It wasn’t the path Jaz Stewart had planned, trekking thousands of kilometres across Australia’s wide brown lands to work on a remote cattle station and finding a best friend in a camel. She was supposed to be in Canada’s vastly different landscapes, enjoying a gap year – or two – before returning home to university. Of course, Covid kicked that idea to the kerb.
Jaz moved to Flora Valley Station, about 4,000km from her home in Moree in NSW, in 2021 after spending two years working in a Moree café post school.
Working hard in Western Australia’s Kimberleys has turned into a new lifestyle, career and home for Jaz. It’s also enabled Jaz to develop her flair for photography, something she’s now taken to a professional level as she captures the deep reds and browns of WA’s station country and the personalities of the people who live there – and it’s the lighthearted insights into what ringers do with their time off that caught our attention when we first met Jaz in our series, Photographers we love to follow.
Calli the camel
Coming on as a station cook, it wasn’t long before Jaz ventured out of the kitchen to check out the cattle work, camera in hand and “couldn’t stop snapping”.
“After watching for a while I got the hang of it and they started giving me jobs to do too!”
Despite being on a property that runs about 42,000 head of cattle, we need to talk about Calli the camel.
Separated from her mum and left stranded after a bushfire, Jaz’s manager found the baby camel while on a stock camp. “Being super friendly they started to feed and look after her,” Jaz said.
“Due to their company policy, they could not keep her so brought her over to the Flora Valley homestead in the back seat of a minivan and I bottle fed her for a few months.
“She ran with the poddy calves. At the start she was loud and would bellow (annoying every ringer), but as she got bigger we were able to put her out in a paddock and now she is so happy just walking around with the same poddys.
“When I walk into the paddock and she sees me, I will call her name and she just comes running up for scratches. We have so many horses here and horses HATE camels, so the first few months were really funny as they all got used to her.”
From Sydney schooling to a career in the Kimberleys
Jaz didn’t grow up on a farm, but was surrounded by machinery and farming through her family’s earthmoving contracting business. Her high school years were spent at a Sydney boarding school – a far cry from her new life in the Kimberleys.
Never in a million years did I plan to or think I would end up living in the Kimberleys. But here I am.
“I was one of the lucky ones who landed an amazing job right from the start. With intentions to be here six months and continue travelling, I am into my second year and still love it!”
It’s been a big lifestyle shift, going from a busy café to being two hours from the small town of Halls Creek. While the isolation can be challenging some days, Jaz isn’t complaining about the 25-30°C days while her family back home are freezing with 10°C maximums.
Station life a game changer
“I was planning on studying primary education at uni, and this plan has definitely changed. I have been able to really see what the world has to offer and I believe I should explore it while I can.
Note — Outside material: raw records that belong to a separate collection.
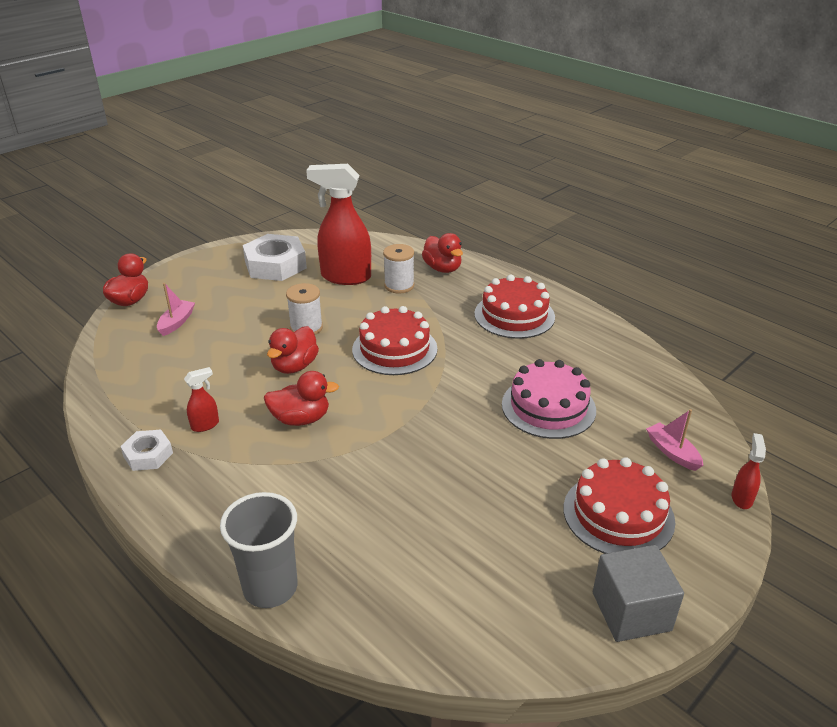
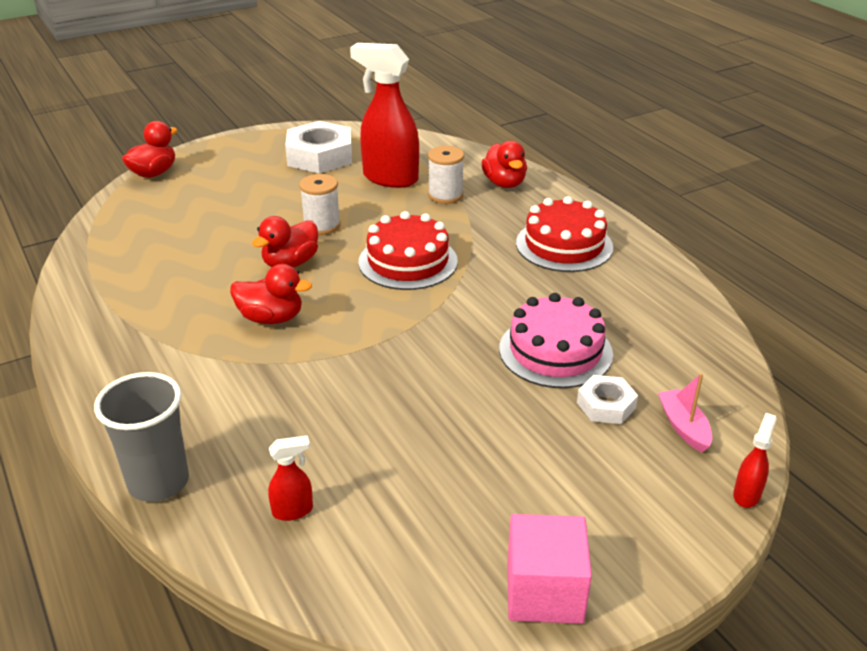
camera: 15 degrees right, 0 degrees up
white nut [120,430,173,471] -> white nut moved to [577,375,638,424]
pink boat [157,283,195,336] -> none
red spray bottle [184,367,219,432] -> red spray bottle moved to [268,436,313,521]
red cake [563,457,675,554] -> none
grey cube [593,545,684,642] -> pink cube [507,514,592,624]

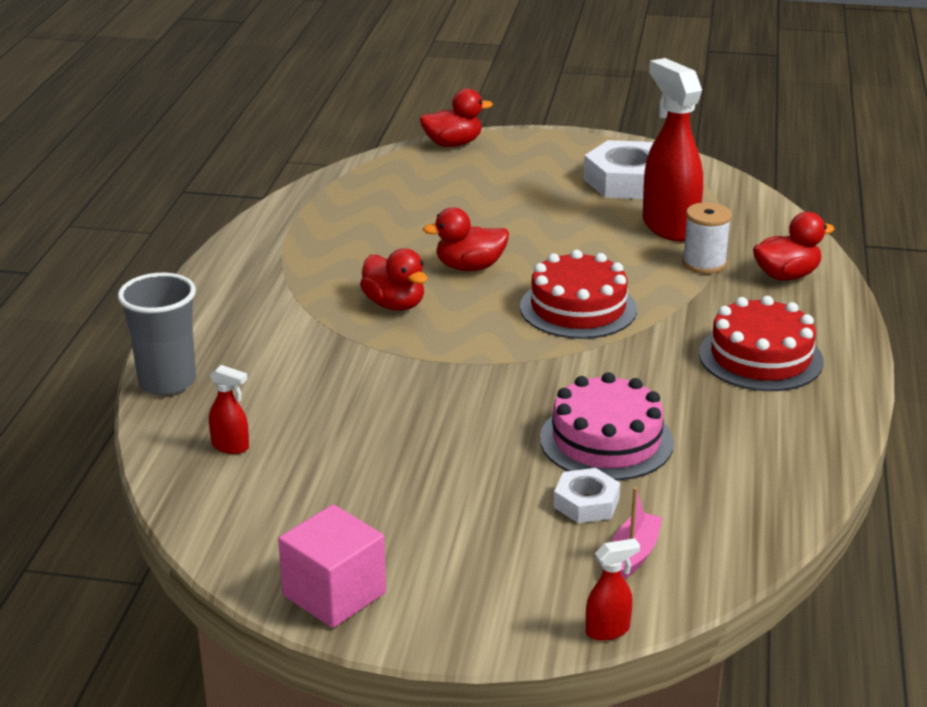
camera: 40 degrees right, 5 degrees down
white spool [299,174,341,235] -> none
red duck [481,141,527,188] -> red duck turned 135 degrees counterclockwise [753,212,835,280]

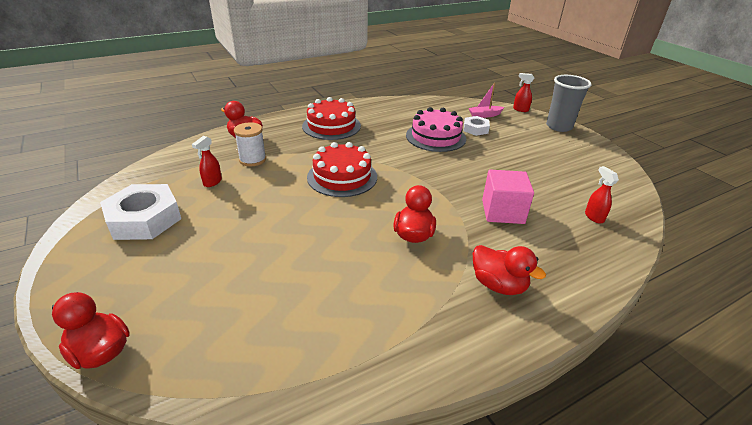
camera: 130 degrees left, 5 degrees up
grey cup [118,273,196,396] -> grey cup moved to [546,75,592,132]
pink cube [278,504,386,628] -> pink cube moved to [482,170,534,224]
red duck [423,207,509,271] -> red duck moved to [473,245,546,295]
red spray bottle [643,58,703,241] -> red spray bottle [192,136,222,187], size x0.44

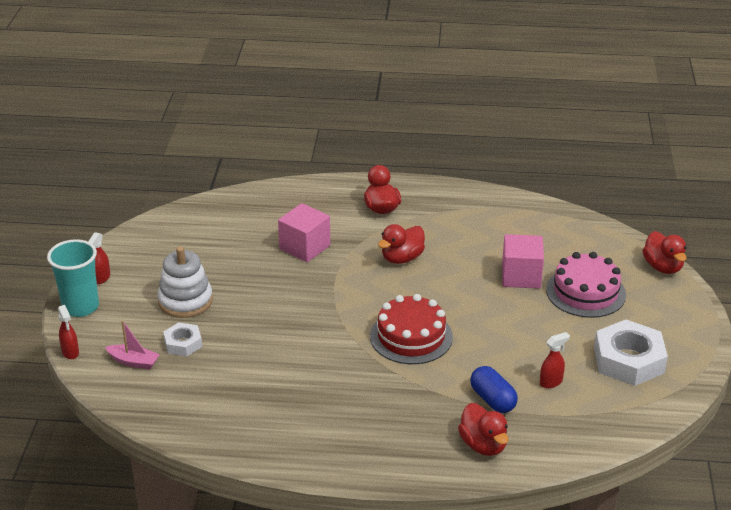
camera: 145 degrees left, 0 degrees up
white spool [234,122,266,166] -> blue capsule [470,366,518,413]
red cake [302,97,361,140] -> none
pink cake [406,107,466,152] -> pink cake moved to [546,252,626,318]
grey cup [546,75,592,132] -> turquoise cup [47,239,99,317]
red spray bottle [585,166,619,224] -> red spray bottle moved to [88,232,110,284]
none -> white stacking toy [157,246,213,318]
none -> pink cube [502,234,544,289]

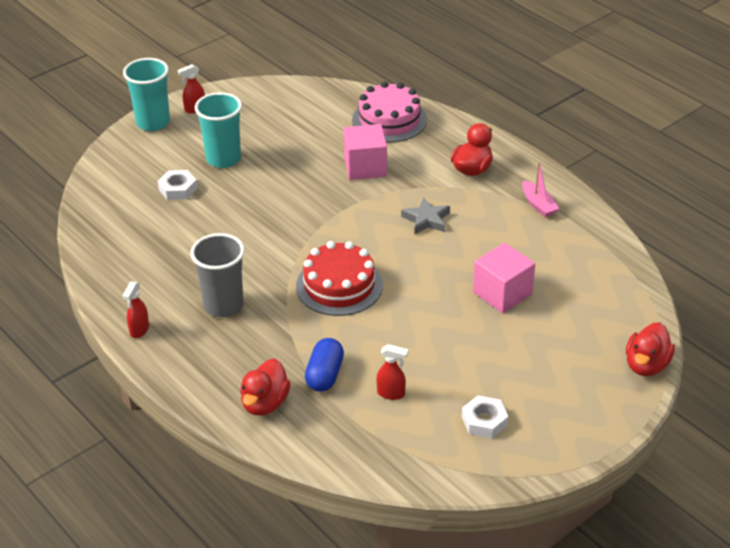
camera: 45 degrees right, 5 degrees up
red spray bottle [58,305,79,359] -> red spray bottle moved to [122,281,149,338]
pink boat [105,320,160,370] -> pink boat moved to [522,161,559,217]
white stacking toy [157,246,213,318] -> turquoise cup [195,92,242,168]
red duck [378,224,425,264] -> grey star [401,197,450,235]
pink cake [546,252,626,318] -> pink cake moved to [352,81,427,142]
white nut [594,320,668,386] -> white nut [462,396,508,438], size x0.54
none -> grey cup [191,233,245,317]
This experience has also opened so many doors. I have learnt more than I thought possible and now have connections across Australia.
A career in agriculture and maybe tourism is now on the cards. “I love the Kimberleys and could definitely see this being home for a while – between travel of course!”
Jaz advocates to others to “give it a crack” and try life in the outback, even if it’s just for a few months.
“Every day can seem like a new challenge, something new to try, something to fix or just another long day! But sitting down for dinner with everyone telling yarns and smiling is all worth it.
“The opportunities are everywhere. And if anything, you will make some lifelong friends that are golden.”